Him: I can't believe you think this is more boring than BASEBALL. It takes forever and NOTHING EVER HAPPENS.
[repeat x3]
We're both right and wrong in our own ways, of course. But that got me thinking very specifically about why I so love to watch and follow baseball. Besides the more obvious stuff like the constant strategic maneuvering (my favorites being the changes in pitch-to-pitch selection depending on so many variables - who's on base, where, how many outs there are; whether to steal, or to hit-and-run [Keith Hernandez wrote an entire {irritatingly-toned, but engrossing} several-hundred-page book on the latter topic which, by his own admission therein, only scratched the surface of this very minor & relatively rare element of the game]; relief; and possibly best of all, defensive intrigue - bringing in the infield, the shift, deking baserunners, looking them back, cutoffs, second cutoffs, backing up the plate - too little attention is given to this aspect of the game by commentators and tv directors for my taste, and being able to observe these shenanigans is one of the main reasons I love to go to games; switching up signs mid-game) - probably what I love next most are the intimate details that...

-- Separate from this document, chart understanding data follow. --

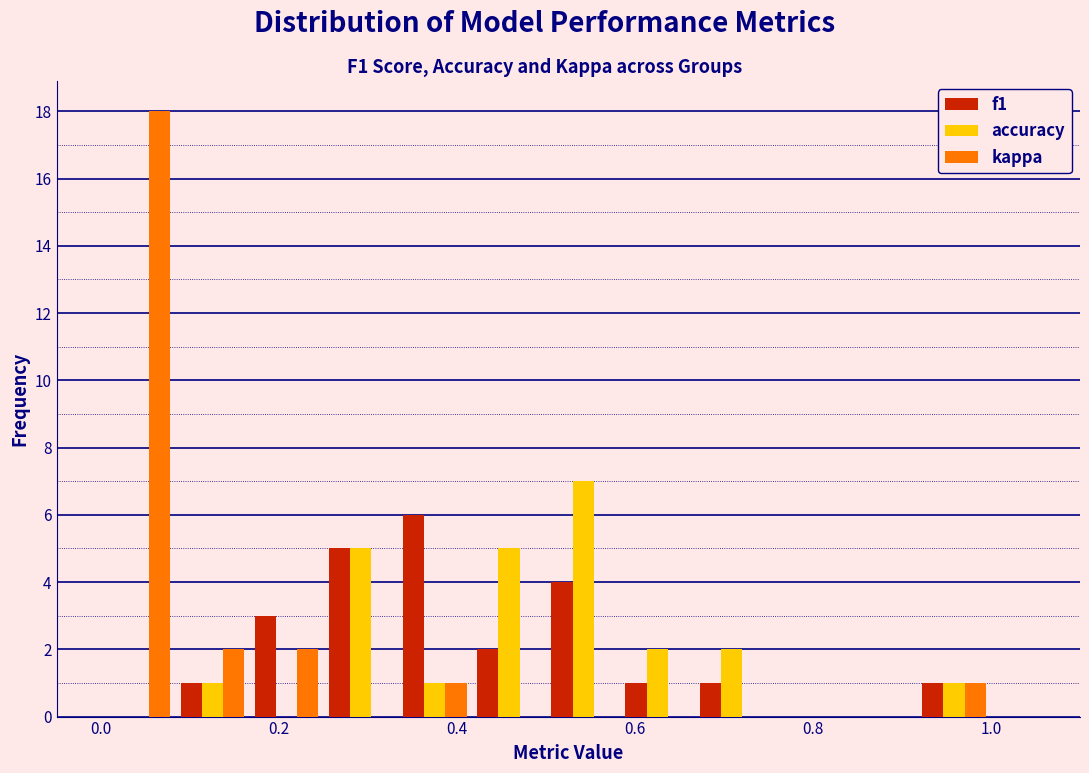

In the f1 series, which range on the x-axis has the tallest bar?

0.34 to 0.42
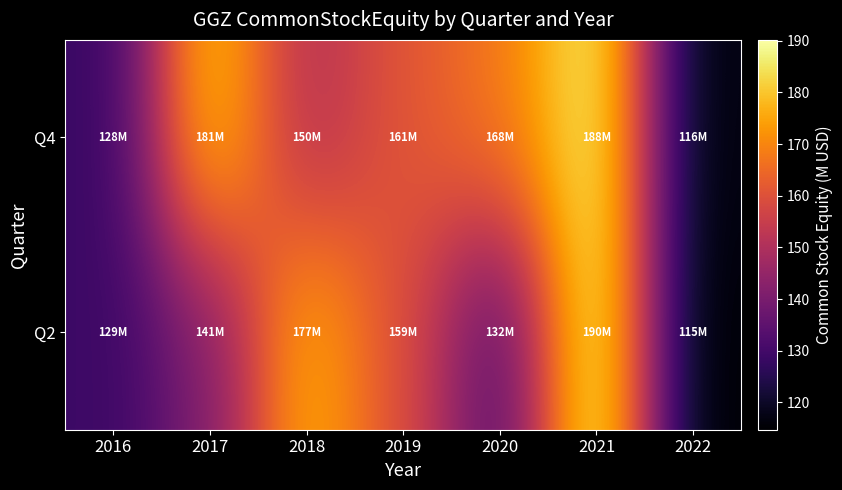

Which has a higher value, 2016 or 2021?

2021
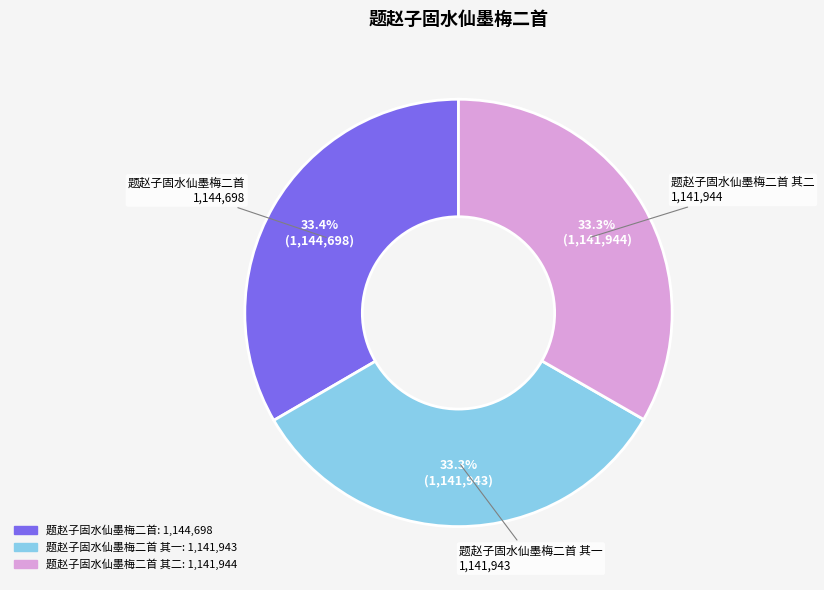

Does any single category account for the majority?

No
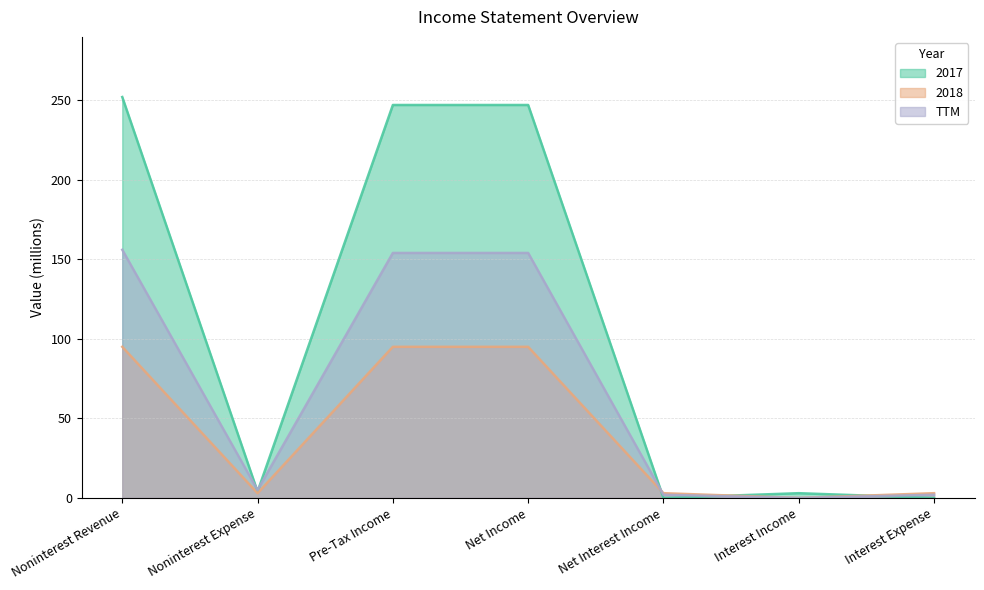

At which label is TTM closest to 78?

Noninterest Expense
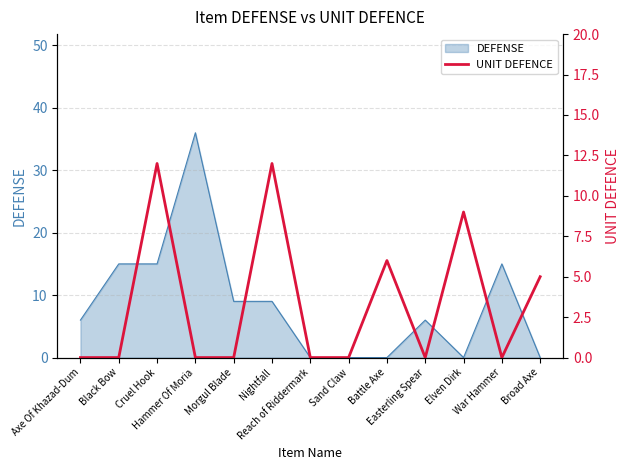

Which category has the lowest value across all series?

Axe Of Khazad-Dum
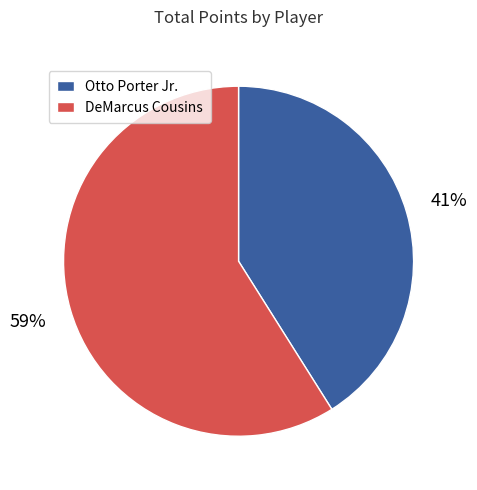

What is the smallest slice in the pie chart?

Otto Porter Jr.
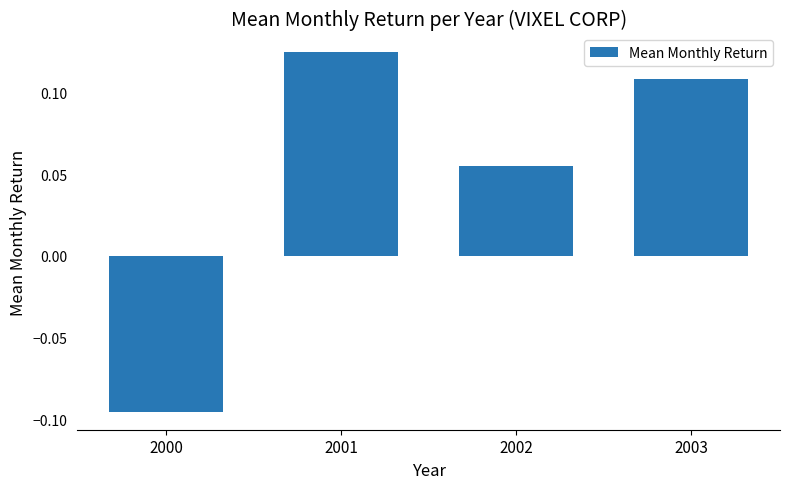

At which category does the chart reach its minimum across all series?

2000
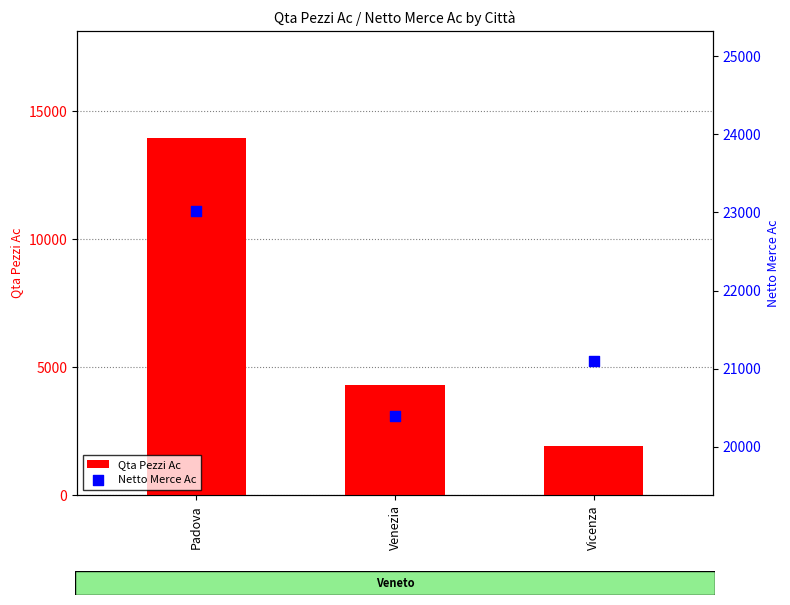

What are all the series names shown in the legend?

Qta Pezzi Ac, Netto Merce Ac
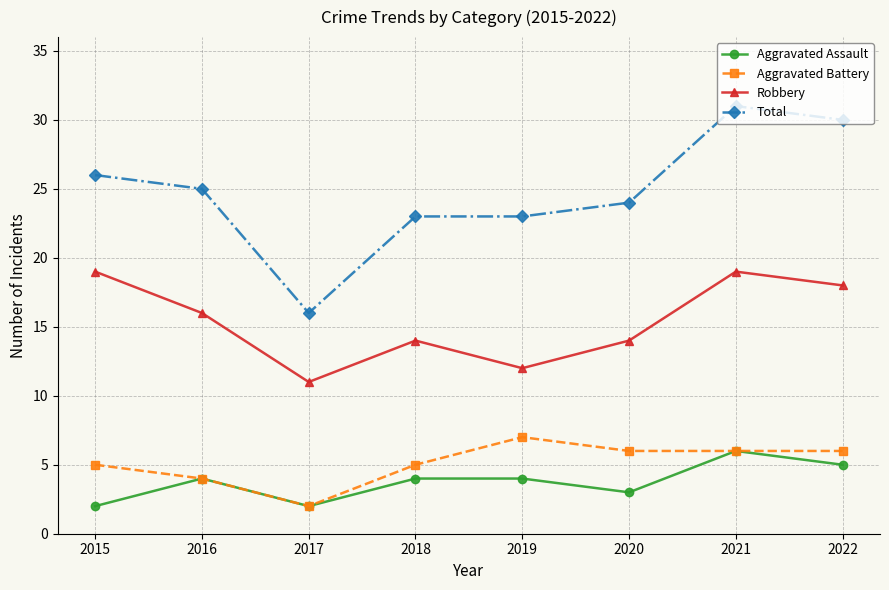

What is the total value across all series at 2015?

52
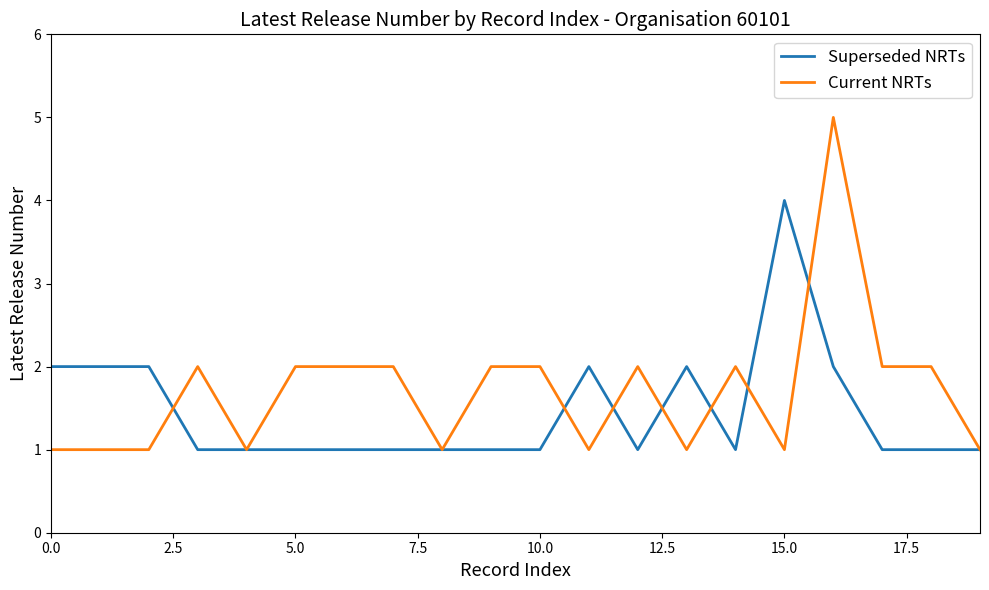

Reading left to right, extract all data points from this chart.

Superseded NRTs: 2	2	2	1	1	1	1	1	1	1	1	2	1	2	1	4	2	1	1	1
Current NRTs: 1	1	1	2	1	2	2	2	1	2	2	1	2	1	2	1	5	2	2	1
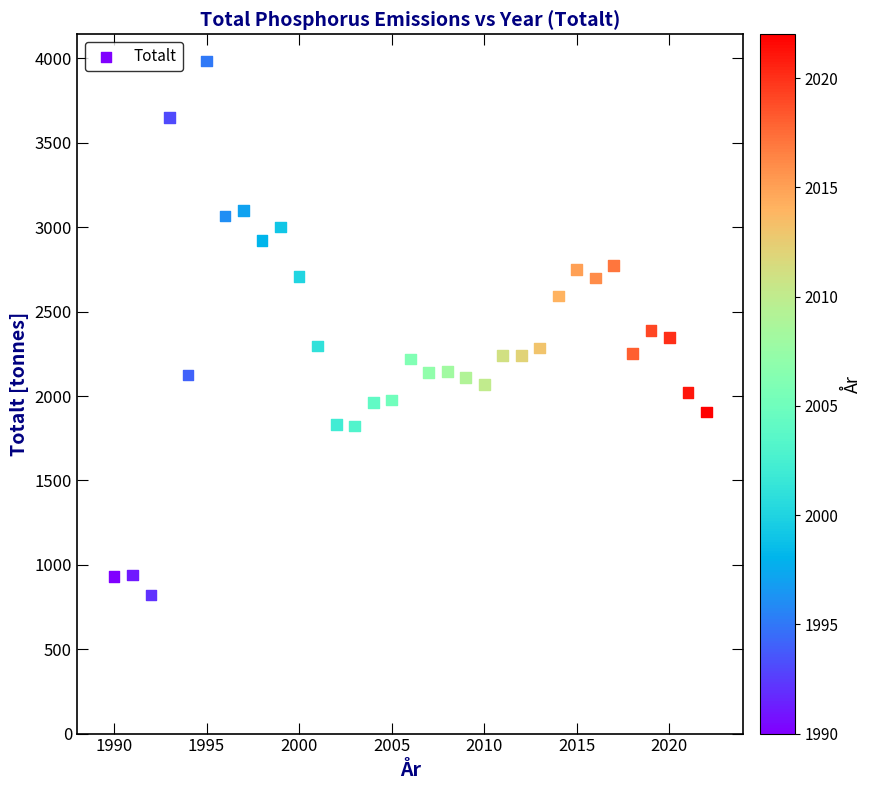

What is the range of X values (max minus min)?

32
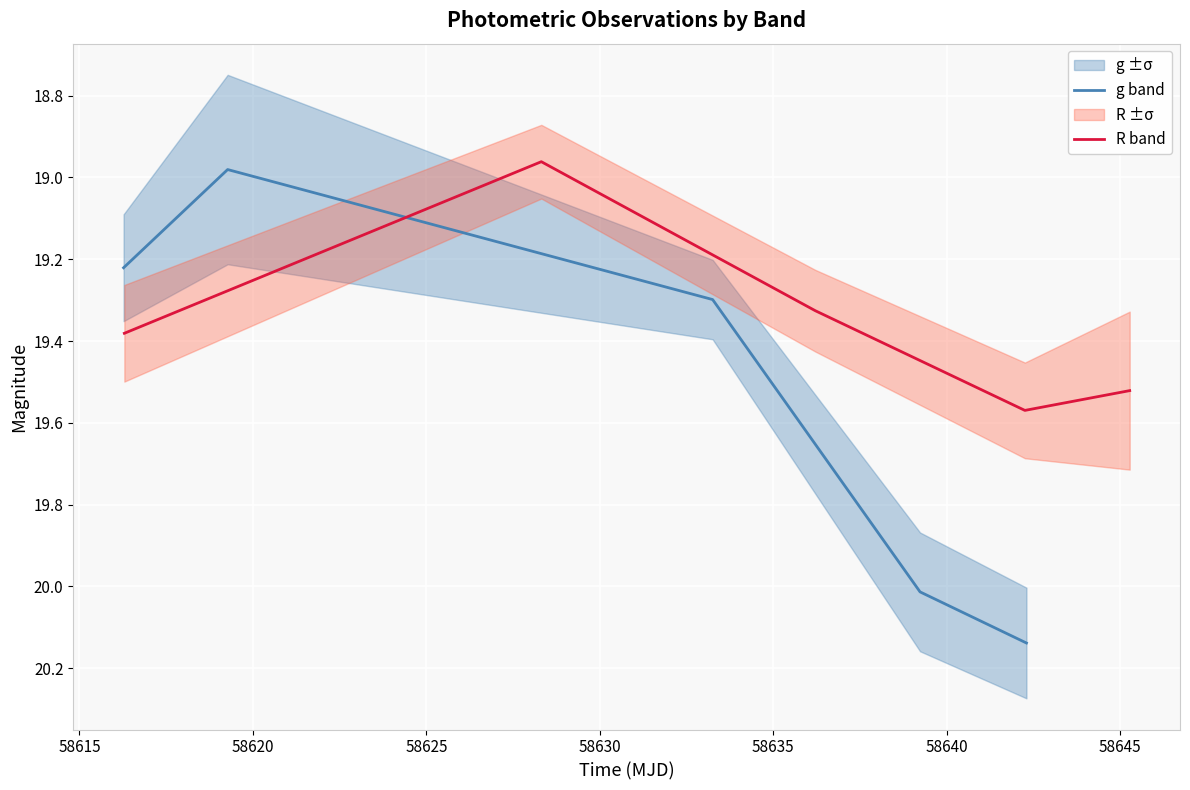

What is the value of the g band point at the 2nd from the left?

19.0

...don't let you forget they're humans: the joyous abandon of dogpiling that looks exactly the same as if they were kids, the enemy chitchat on the bases, the occasional bizarro hilarious brainfart-type defensive or baserunning error, the traditional practical jokes [ignoring a pitcher carrying a no-hitter or perfect game, or my favorite, not acknowledging a rookie's first hr]);
...or, conversely, demonstrate the blithe casualness of (most) players toward their own extreme giftedness and excellence: the double-play-turning 2B sailing over the oncoming runner, oblivious to both gravity and the runner's murderous intent (such an every-game occurrence that it's hard to appreciate the precision timing, quick thinking, nimbleness and just sheer fast-twitch power that I can only assume are necessary to pull it off); or the impossible smoothness and seeming effortlessness of many players' HR swings, and, on the other side, the way the pitcher knows - it seems almost before contact is even made - that the ball is gone- they don't even have to look, they just look down at the ground (as a spatial-reasoning-challenged person, to me there's something thrilling and awe-inspiring about that level of no-look depth perceptiveness).